Thursday, July 23, 2020

Auto Show Blues, Part Four

Forget the 2020 New York International Auto Show.

After postponing it from Easter Week to the week before Labor Day due to COVID-19, the organizers of the auto show have decided to just plain cancel it altogether, saying that they could not guarantee people's safety by holding the show in the middle of the pandemic despite the fact that New York and neighboring New Jersey have the virus under control.  Because who knows what it will be like at the end of August.

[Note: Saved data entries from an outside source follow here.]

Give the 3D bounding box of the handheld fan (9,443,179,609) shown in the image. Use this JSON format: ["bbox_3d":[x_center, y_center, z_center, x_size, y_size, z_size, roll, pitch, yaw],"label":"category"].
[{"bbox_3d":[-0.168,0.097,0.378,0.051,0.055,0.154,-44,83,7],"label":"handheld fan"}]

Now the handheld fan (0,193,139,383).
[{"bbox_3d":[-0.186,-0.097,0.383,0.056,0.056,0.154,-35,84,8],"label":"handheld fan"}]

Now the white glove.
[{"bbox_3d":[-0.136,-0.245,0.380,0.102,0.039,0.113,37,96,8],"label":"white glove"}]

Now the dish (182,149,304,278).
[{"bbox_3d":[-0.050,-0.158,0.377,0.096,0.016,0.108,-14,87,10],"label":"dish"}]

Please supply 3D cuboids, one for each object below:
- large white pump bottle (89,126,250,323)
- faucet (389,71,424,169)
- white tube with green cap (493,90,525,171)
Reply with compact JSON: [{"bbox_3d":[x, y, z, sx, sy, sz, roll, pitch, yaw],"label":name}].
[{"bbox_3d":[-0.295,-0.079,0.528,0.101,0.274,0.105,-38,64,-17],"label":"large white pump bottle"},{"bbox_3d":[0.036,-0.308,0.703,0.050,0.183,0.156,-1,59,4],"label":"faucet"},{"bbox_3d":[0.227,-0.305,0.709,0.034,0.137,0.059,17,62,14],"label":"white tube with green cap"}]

Also, many people at the show would be from Michigan, a state that's still trying to slow the spread of the virus.  It's amazing that, apart from Hitler, nothing could stop the New York Auto Show before.  The Persian Gulf War didn't stop it.  The aftermath of 9/11 didn't stop it.  But a microscopic spiked ball of pathogen matter did.
Even without the pandemic, the 2020 New York Auto Show was still going to be a bummer.  Mercedes-Benz and Volkswagen's Audi luxury brand both pulled out of the show even before the virus made the jump from China to the Western world, and BMW, having skipped the 2019 New York Auto Show, was planning to eschew the 2020 show as well.  True, Volkswagen was committed to the show, and it even planned to debut the ID.4 electric crossover in New York this year, but with Volkswagen Americanizing its lineup to cater to the ongoing monster wagon craze, I am certain that VW's display would have sucked, especially given the lack of attention given to anyone still interested in the Golf and given the fact that an all-new GTI (the base model appears to be on the chopping block for American VW dealers, a decision I'm still protesting against on my Mark 8 Golf blog) won't come out until September 2021.   

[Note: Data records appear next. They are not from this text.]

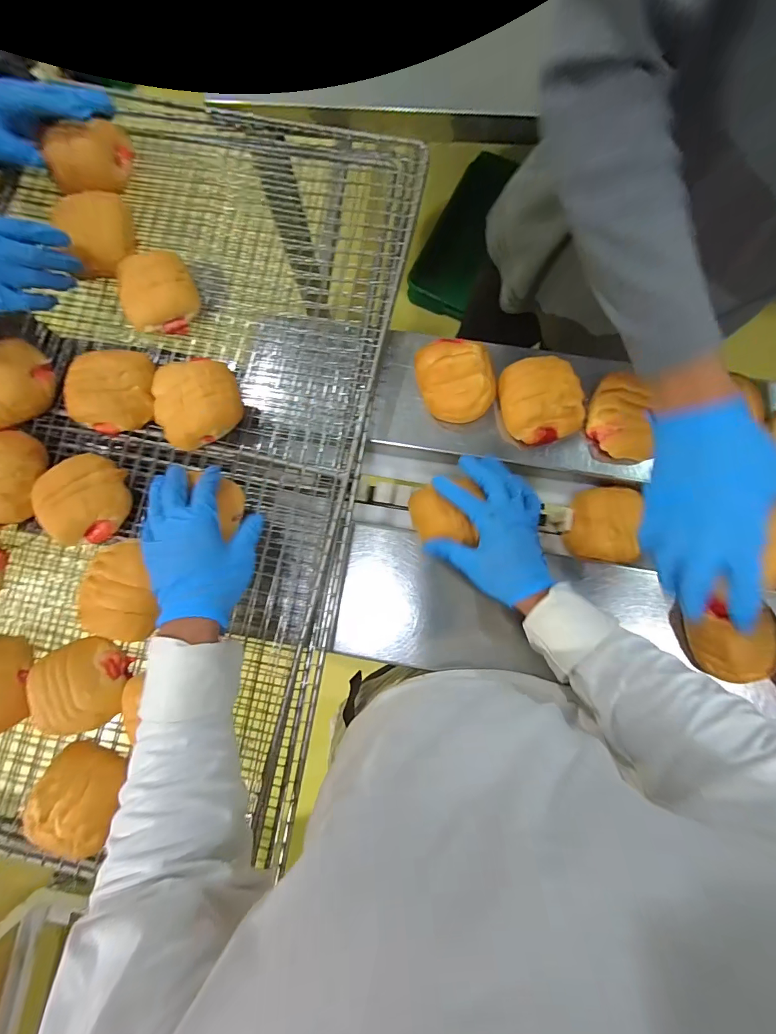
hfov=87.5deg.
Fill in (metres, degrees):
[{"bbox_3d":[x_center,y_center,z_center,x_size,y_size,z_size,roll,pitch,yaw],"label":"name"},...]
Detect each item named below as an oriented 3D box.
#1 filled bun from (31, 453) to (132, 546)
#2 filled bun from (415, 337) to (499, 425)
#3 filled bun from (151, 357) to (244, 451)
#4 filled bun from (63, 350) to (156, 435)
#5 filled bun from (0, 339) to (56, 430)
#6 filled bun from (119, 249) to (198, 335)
[{"bbox_3d":[-0.333,-0.016,0.452,0.088,0.052,0.081,0,86,3],"label":"filled bun"},{"bbox_3d":[0.081,-0.170,0.488,0.082,0.039,0.106,-21,85,1],"label":"filled bun"},{"bbox_3d":[-0.217,-0.128,0.461,0.097,0.057,0.099,-10,85,2],"label":"filled bun"},{"bbox_3d":[-0.317,-0.143,0.463,0.093,0.058,0.093,-7,85,2],"label":"filled bun"},{"bbox_3d":[-0.435,-0.144,0.461,0.062,0.060,0.106,40,88,5],"label":"filled bun"},{"bbox_3d":[-0.266,-0.261,0.484,0.083,0.062,0.072,-14,85,2],"label":"filled bun"}]

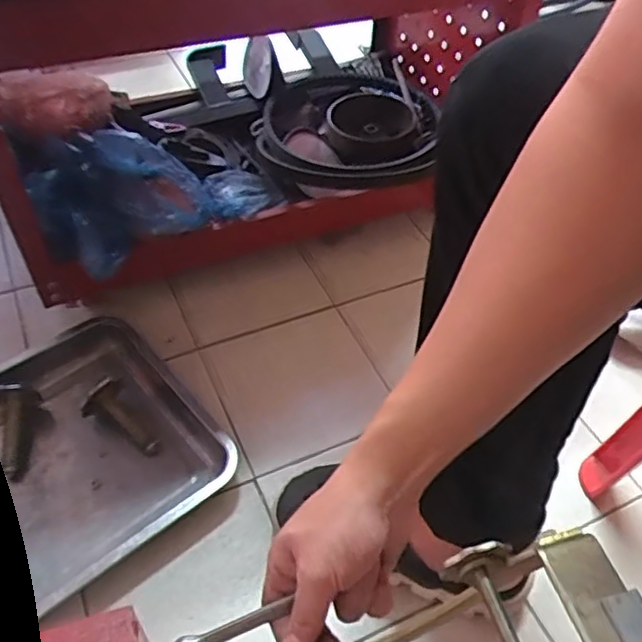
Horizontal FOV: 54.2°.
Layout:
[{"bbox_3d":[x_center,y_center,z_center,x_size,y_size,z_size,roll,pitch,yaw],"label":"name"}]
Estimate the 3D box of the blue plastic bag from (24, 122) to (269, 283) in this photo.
[{"bbox_3d":[-0.195,-0.166,0.760,0.296,0.099,0.148,-31,57,-27],"label":"blue plastic bag"}]

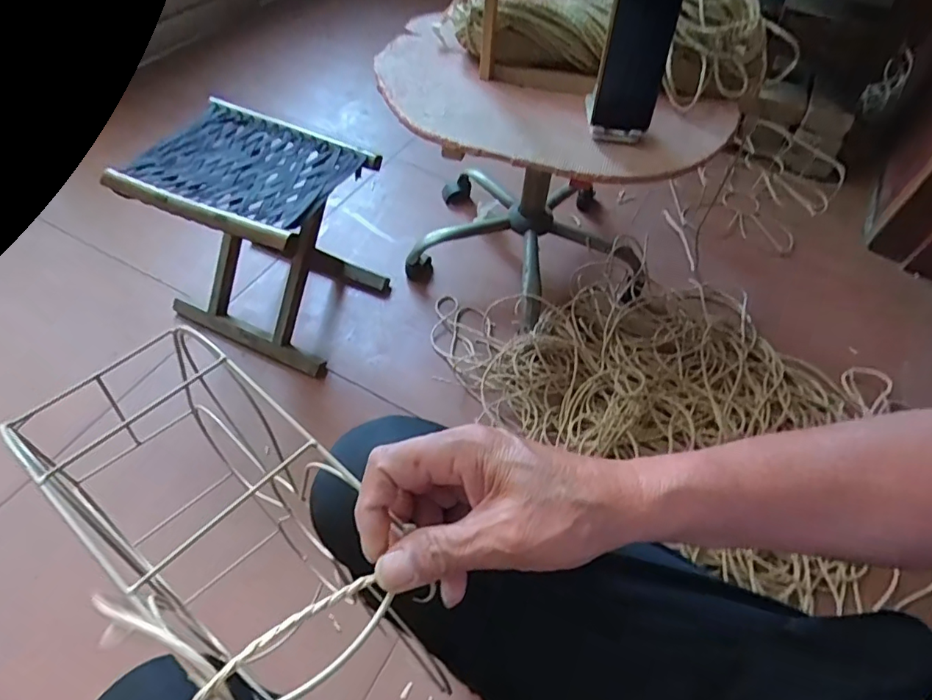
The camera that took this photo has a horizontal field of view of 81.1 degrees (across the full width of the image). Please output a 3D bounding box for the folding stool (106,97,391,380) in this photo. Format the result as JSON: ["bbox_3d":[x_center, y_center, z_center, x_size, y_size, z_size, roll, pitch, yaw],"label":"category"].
[{"bbox_3d":[-0.331,-0.183,0.914,0.300,0.303,0.246,23,55,12],"label":"folding stool"}]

And because of the monster wagon craze, that's pretty much all you'd see at the displays from most of the domestic brands, except for pickup trucks.  The Asian brands still have hatchbacks and sedans - real cars.  And even though some of the vehicles that come out of Detroit are cars in the strictest sense of the word, let's face it.  After everything I've just said, is it really worth going to an auto show if all you're interested in is the new mid-engine Corvette?

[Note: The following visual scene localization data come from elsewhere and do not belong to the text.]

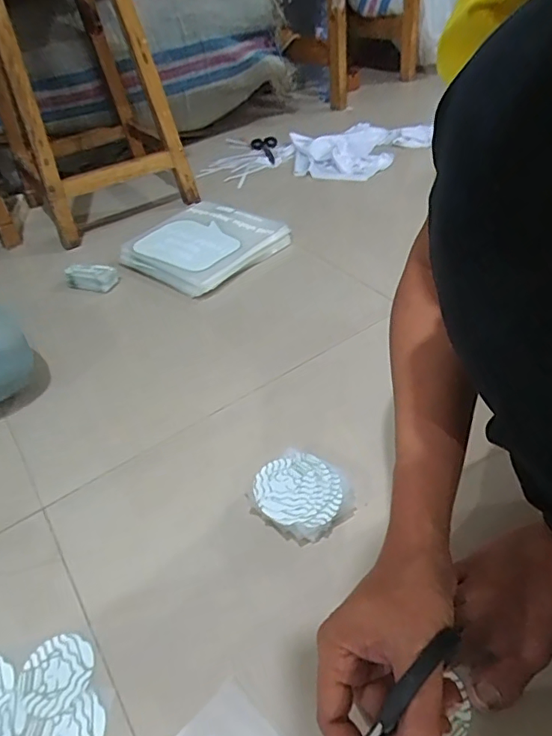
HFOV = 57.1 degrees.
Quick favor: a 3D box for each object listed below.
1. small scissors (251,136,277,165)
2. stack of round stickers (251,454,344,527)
[{"bbox_3d":[-0.032,-0.624,1.452,0.075,0.011,0.174,-7,43,0],"label":"small scissors"},{"bbox_3d":[0.025,0.144,0.574,0.095,0.031,0.087,-2,43,6],"label":"stack of round stickers"}]

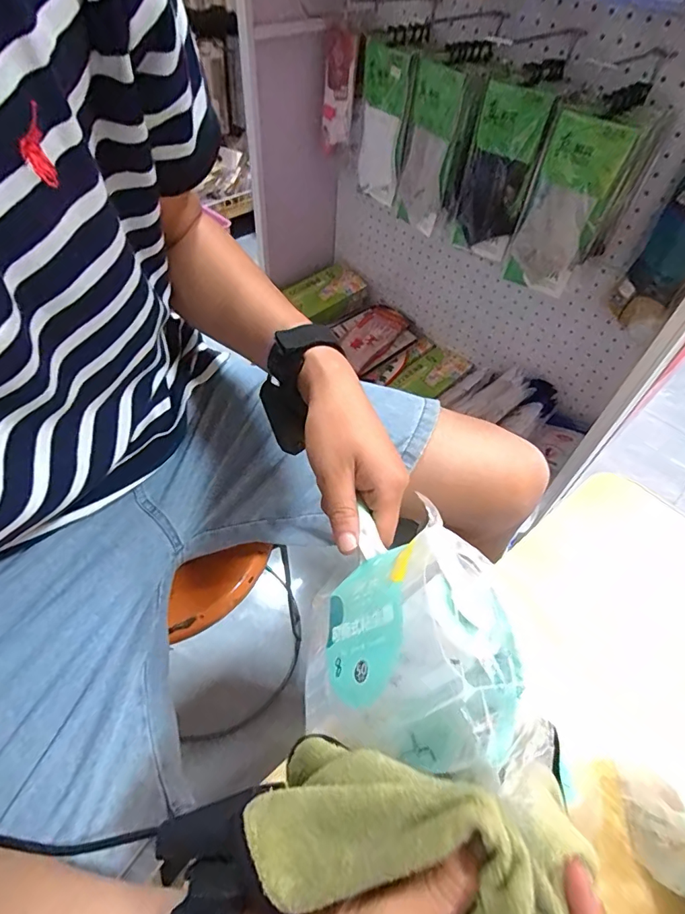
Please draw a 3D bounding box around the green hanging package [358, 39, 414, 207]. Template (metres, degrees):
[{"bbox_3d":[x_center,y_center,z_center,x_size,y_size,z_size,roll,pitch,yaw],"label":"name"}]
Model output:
[{"bbox_3d":[0.070,-0.605,0.853,0.022,0.230,0.103,-24,58,-21],"label":"green hanging package"}]

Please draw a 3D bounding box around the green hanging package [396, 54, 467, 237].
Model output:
[{"bbox_3d":[0.143,-0.526,0.800,0.011,0.234,0.101,-29,55,-31],"label":"green hanging package"}]

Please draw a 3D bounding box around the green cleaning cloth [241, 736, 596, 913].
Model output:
[{"bbox_3d":[0.023,0.160,0.188,0.131,0.036,0.066,-3,49,22],"label":"green cleaning cloth"}]

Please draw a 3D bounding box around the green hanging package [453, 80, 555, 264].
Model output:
[{"bbox_3d":[0.240,-0.441,0.733,0.015,0.231,0.111,-31,60,-27],"label":"green hanging package"}]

The 2021 New York Auto Show is still on for Easter Week of next year, the same time it's always been since it moved in 1987 to the Jacob Javits Convention Center (which was turned into a COVID field hospital this past April, when the auto show would have taken place), but if going there means keeping six feet apart from people and wearing a face covering and not seeing the big German marques, I want nothing to do with it.  The pullout by Mercedes-Benz, Audi, and BMW are an indication that the auto show isn't what it used to be, as more auto manufacturers find new, more technologically savvy ways to market their products, and big exhibitions don't matter so much, so why bother with any of that?  The pandemic accelerated an already ongoing trend against the traditional auto show, which means I'd better not look forward to going to an auto show in Geneva or Munich - both of which were on my bucket list - after the pandemic is over.  But then, so what?  The old days and old ways of international auto shows are gone.